[TEXT]

It would be a decided advantage in the industry to have a moveable backdrop panel that is capable of being easily and safely repositioned and is readily alignable with adjacent backdrop panels in all axes, even on uneven stage floors without damaging the stage floors. The backdrop panels should be capable of being aligned in a variety of configurations, such as to present a curved and a straight back portion of the stage setting as desired for different performances. Once aligned, the panels should be capable of being locked in the desired positions of alignment. In addition, it would be advantageous to be able to provide electrical power to overhead lighting by means of enclosed power cables that were not exposed and therefore prone to being inadvertently disengaged. Other features that would be desirable, but have not heretofore been available include a single hinge design that is capable of selectively being configured in rotating or fixed configurations, support structure that includes a power cable channel and a hinge receiver, a canopy panel that rotates to its storage configuration by means of gravity, a releasable, and an adjustable stay for fixing the angle of the canopy panel when the canopy is in the performance configuration.
The present invention in large part addresses the problems outlined above. The stage panel transport assembly hereof includes a unique panel support base subassembly and a transport sled adapted for lifting engagement with the backdrop panel support base. The panel support base has a first end and a second end with a vertical panel mounted to the first end. The backdrop panel support base is supported on the floor at the first end by at least two feet and at the second end by a plurality of caster mounting members, each member being disposed for rotation through 360 degrees about an axis. The support base feet are adapted to detachably engage a transport sled for transport of the backdrop panel.
The backdrop panels each comprise a fixed center panel that is flanked by a wing panel on either side. The wing panels are hung to permit a varying angular relationship with the center panel and to permit the ready alignment with the wing panel of an adjacent backdrop panel. A system of locking the wing panels in the desired position is provided. Further, the vertical tilt of the backdrop is adjustable through a limited range in order to negate the effects of an uneven stage floor.
The backdrop panels are supported on upright standards that are affixed to a base. The standards have power cable channels defined therein to enclose the power cables that are necessary to provide power to lighting elements that are integrated into the backdrop panels, such as work lighting or decorative wall sconces. The canopy panels are supported on similar standards. In addition to the necessary support, the standards also provide for enclosed power cable channels, so that the cables that run across the top of a canopy are also enclosed.

[/TEXT]
[INFORMATION SUPPLIED]

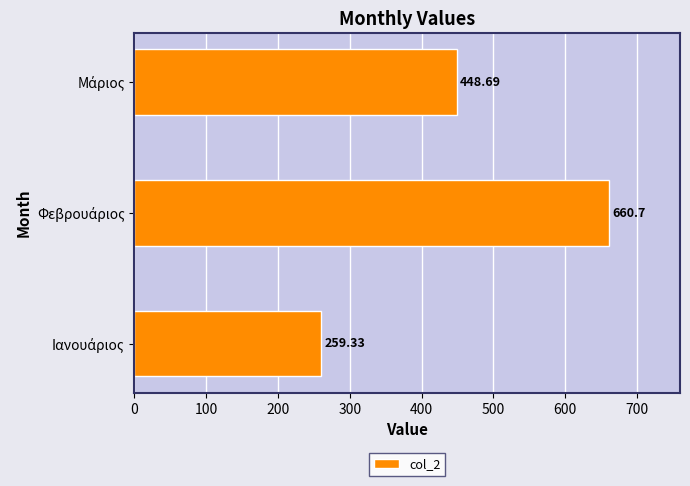

What is the difference between the maximum and second lowest values?

212.0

[/INFORMATION SUPPLIED]

--- ACTION ITEM ---
Continue the text on movable stage backdrop panels, starting right after its last sentence.

--- WRITTEN REPLY ---
The panels that comprise the canopy have angular alignment devices that are capable of angularly aligning the adjacent canopy panels with respect to one another in a desired relationship. To facilitate the storage of the canopy panels, the angular alignment devices are capable of being readily disengaged. The canopy panels then rotate to the generally vertical storage configuration by the force of gravity. The angular alignment devices ensure that when the canopy panels are returned to the performing position from storage that the angular alignment is repeatable.
FIG. 1 is a front perspective view of a stage shell comprised of backdrop panels and canopy panels in accordance with the present invention in suitable alignment;
FIG. 2 is a rear elevational view of an erect backdrop panel;
FIG. 3 is a side elevational view of the tilt adjustment arm depicting the tilt adjustment of the backdrop panel that is available through the rotational lengthening and shortening of the tilt adjustment arm;
FIG. 4 is a fragmentary perspective view of a backdrop panel depicting a portion of the upright standard and a hinge system for a center panel and a wing panel of the backdrop panels;
FIG. 5 is a top sectional view of the hinge system for the center panel and a wing panel of backdrop panel taken along line 5--5 of FIG. 2;
FIG. 6 is a fragmentary perspective view of a backdrop panel depicting the pneumatic positioner attached to the rotatable hinge of a wing panel;
FIG. 7 is a top plan view of the hinge system with a portion of the rotatable wing hinge broken out to view the fixed hinge of a center panel;
FIG. 8 is a perspective view of the tilt adjustment arm connected to the base and upright standard of the backdrop panel;
FIG. 9 is a sectional view of the joint of the tilt adjustment arm with the taken upright standard along the sectional circle nine of FIG. 8;
FIG. 9a is a perspective view of the casting that comprises the joint of the tilt adjustment arm;
FIG. 10 is a perspective view of a tilt adjustment arm depicting the effect of shortening the length of the tilt adjustment arm to adjust the tilt of the backdrop panel;
FIG. 10a is a perspective view of the casting that comprises the joint utilized with the side members and the end member;
FIG. 11 is a rear elevational view of the lock bolt pneumatic positioner for the upper wing panel of the backdrop panel;
FIG. 12 is a elevational view of the lock bolt that engages a lower wing panel to an upper wing panel;
FIG. 13 is a perspective view of the over center locking device that holds the kick panel in place beneath the center panel;
FIG. 14 is a perspective view of the panel transporter prior to engagement with the base of a backdrop panel;
FIG. 15 is a perspective view of the panel transporter engaged with the base of a backdrop panel;
FIG. 16 is a perspective view of the upper side of a canopy suspended from a portion of the building structure;
FIG. 17 is a sectional view taken along line 17--17 of FIG. 16;
FIG. 18 is a sectional view of a hanger bracket supporting the canopy panel with the canopy panel in the stowed vertical configuration; and
FIG. 19 is a perspective view of the canopy stay assembly.
Referring to the figures, the stage shell of the present invention is shown generally at 10 in FIG. 1. Stage shell 10 is comprised of a canopy 12 and backdrop panels 14.
The canopy 12 is formed of three adjacent canopy sections 15. It is understood that more or fewer canopy sections 15 may be utilized as desired to comprise canopy 12. The canopy sections 15 are preferably suspended from the building structure above the stage area on cables. The canopy sections 15 that comprise the canopy 12 are not joined together. In order to present a uniform appearance the canopy sections 15 must all be oriented at the same angle. It is desirable that the angle be easily repeatable each time the canopy sections 15 are lower Each of the canopy sections 15 has a series of integral lights 16 mounted therein.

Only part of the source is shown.